In-housing is not a threat to agencies says IPA report

New research reveals that agencies must align their agency ambition with the growth of in-house agencies

Nicola Kemp

Editorial Director Creativebrief


There are few trends in creativity that have driven such a polarising response as in-housing. From advertising sage Sir John Hegarty declaring it was a destination for ‘boring creatives’, to brands such as Specsavers and Lego smashing that outdated stereotype in their sleep, the in-house model is no longer up for debate. Even a cursory glance at Channel 4’s latest idents serves as a reminder that creativity can thrive in-house.

The future of in-house creative is far less binary than this black or white argument. A trend reflected by a new IPA report which urges agencies to relinquish the idea that in-housing is a threat and ‘shift’ accordingly.

According to the research agencies that wish to grow existing client business or unlock new business opportunities should relinquish the idea that in-housing is a threat. Instead, they must understand the four shifts that are affecting the evolution of in-housing and adapt accordingly to ensure they continue to deliver brand growth.

The report, which is being launched at the flagship IPA Business Growth Conference later today (5 July 2023), entitled ‘Shift Happens’ was written by Rhona Glazebrook and Janet Markwick.
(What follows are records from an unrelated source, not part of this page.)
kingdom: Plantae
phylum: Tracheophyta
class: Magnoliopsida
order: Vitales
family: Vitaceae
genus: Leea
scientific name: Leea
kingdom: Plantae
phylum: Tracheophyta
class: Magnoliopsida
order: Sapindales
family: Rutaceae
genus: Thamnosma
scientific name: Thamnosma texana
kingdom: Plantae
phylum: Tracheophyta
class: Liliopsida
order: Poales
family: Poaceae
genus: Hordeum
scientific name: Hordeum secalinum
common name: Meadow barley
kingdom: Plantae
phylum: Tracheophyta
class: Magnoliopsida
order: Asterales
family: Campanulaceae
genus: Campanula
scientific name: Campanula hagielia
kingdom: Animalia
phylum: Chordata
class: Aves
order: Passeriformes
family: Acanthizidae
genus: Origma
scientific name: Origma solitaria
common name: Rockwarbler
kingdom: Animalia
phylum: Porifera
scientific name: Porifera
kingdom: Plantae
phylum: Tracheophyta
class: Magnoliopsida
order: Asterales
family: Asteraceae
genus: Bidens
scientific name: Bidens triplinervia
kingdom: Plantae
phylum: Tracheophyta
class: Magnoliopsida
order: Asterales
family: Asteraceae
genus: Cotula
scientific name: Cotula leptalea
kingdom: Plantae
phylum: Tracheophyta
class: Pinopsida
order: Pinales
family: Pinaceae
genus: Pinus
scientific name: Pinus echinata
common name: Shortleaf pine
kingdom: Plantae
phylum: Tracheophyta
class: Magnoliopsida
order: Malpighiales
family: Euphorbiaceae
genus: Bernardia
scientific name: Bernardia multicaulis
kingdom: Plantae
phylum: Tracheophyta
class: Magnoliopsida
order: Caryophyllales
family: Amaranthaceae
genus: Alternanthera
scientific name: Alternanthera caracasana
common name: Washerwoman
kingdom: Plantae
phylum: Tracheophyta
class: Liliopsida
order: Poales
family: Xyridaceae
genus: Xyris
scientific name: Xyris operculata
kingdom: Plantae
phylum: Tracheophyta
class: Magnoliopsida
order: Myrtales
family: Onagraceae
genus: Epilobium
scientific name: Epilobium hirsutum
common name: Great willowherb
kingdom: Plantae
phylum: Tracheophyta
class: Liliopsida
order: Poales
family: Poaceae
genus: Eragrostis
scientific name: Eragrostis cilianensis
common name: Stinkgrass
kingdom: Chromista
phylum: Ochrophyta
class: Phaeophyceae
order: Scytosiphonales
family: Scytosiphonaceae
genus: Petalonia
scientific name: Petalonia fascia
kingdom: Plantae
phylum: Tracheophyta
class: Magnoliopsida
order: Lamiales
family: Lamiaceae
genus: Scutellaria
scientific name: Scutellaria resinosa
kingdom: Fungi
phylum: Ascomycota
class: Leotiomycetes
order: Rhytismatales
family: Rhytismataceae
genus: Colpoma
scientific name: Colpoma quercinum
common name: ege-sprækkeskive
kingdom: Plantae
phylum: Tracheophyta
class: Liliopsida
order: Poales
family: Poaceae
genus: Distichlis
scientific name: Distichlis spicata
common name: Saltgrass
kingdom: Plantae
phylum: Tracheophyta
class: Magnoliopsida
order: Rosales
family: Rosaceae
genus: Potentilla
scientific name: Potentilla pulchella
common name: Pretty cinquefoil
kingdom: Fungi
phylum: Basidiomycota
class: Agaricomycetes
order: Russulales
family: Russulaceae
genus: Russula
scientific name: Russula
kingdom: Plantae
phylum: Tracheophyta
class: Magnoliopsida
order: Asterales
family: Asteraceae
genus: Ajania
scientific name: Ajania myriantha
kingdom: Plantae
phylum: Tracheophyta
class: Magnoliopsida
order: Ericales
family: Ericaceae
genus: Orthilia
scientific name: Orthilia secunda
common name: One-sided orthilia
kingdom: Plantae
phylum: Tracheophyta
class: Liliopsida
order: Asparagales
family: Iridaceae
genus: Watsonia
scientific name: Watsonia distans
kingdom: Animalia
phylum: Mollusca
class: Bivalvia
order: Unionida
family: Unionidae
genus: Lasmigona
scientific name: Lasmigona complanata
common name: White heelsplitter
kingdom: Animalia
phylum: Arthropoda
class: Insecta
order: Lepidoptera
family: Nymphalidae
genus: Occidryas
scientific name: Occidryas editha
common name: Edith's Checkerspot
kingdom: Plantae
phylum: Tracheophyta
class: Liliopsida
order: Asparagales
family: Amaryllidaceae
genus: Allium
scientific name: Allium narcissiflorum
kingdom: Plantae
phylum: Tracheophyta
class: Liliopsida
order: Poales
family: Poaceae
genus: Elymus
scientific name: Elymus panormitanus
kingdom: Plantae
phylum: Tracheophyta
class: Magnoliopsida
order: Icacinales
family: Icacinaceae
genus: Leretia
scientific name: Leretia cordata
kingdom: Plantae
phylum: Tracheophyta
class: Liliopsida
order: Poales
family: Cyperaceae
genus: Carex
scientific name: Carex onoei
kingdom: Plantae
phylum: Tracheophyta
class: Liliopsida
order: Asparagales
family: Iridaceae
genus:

Drawing on in-housing research and informed by in-depth interviews with agencies, intermediaries, new entrants, in-house organisations, procurement specialists and clients, the research outlines the variety of in-housing models and approaches that are in place today. It also investigates why in-housing has matured to become so prevalent.

The report identifies four key shifts influencing the evolution of in-housing and the future of agencies.

Janet Markwick Founder and CEO atMarkwick Consulting and the report’s co-author, explains: “With evolution comes opportunities for growth. The old, linear processes are now dynamic, providing additional opportunities to deliver creative work. Agencies who embrace the power of technology to transform their businesses will be the ones who survive and thrive.”

The first is a shift in media spend from campaigns to always-on experiences. A trend which means agencies must focus on where the growth is and align their agency ambition. Crucially, agencies need to transform digitally. They need to be able to work with, or plug-in, customer data using automated processes to ensure that their models keep pace with advances in technology and with the growing number of in-house agencies who already have many of these capabilities at their core. As such, they must build deep expertise in these fields.

The second shift focuses on the maturity of the in-house models. As the industry moves from in-housing as a newcomer to now being an established part of the marketing mainframe.

As part of this shift, the report suggests that agencies must respect in-housing as an intrinsic part of the ecosystem that will help them succeed and should embrace and understand its value to clients. On this basis, agencies can replace trepidation with optimism.

The third shift identified is one of value. One in which in-housing has moved from being focused purely on functional efficiency to incorporating more business-building capabilities. In essence, this shift is about brands adopting in-house models to drive effectiveness, rather than just quicker processes and cost savings. In line with this, the report advises that agencies must clearly identify their role within the marketing ecosystem and define and measure the value they will deliver.

The fourth shift in value from 'exclusive expertise’ to becoming ‘integrated partners’. Agencies must shift from being suppliers of marketing services to becoming truly integrated partners, ones with an inside-out understanding of their clients’ businesses and look for ways to integrate and transform using the power of creativity and strategic thinking within the marketing ecosystem.

Christian Byron, Chair, Commercial Leadership Group at the IPA and Chief Operating Officer at OMD UK, commented: “In-housing has been with us for many years and has become an integral part of the marketing ecosystem. As this new report advises, for agencies to ensure they remain critical players in the marketing ecosystem of the future, they must continually assess the changing requirements and indeed capabilities of their clients - so as to better deliver complementary services, expertise and essentially incremental value.’’

Liz Baines, Head of Planning at Specsavers, recently revealed her thoughts on the future of in-house creative teams. According to the In-House Agency Benchmarking Survey 2023, conducted in partnership with Adobe, just 22% of brands with an in-house agency have a strategy director or equivalent.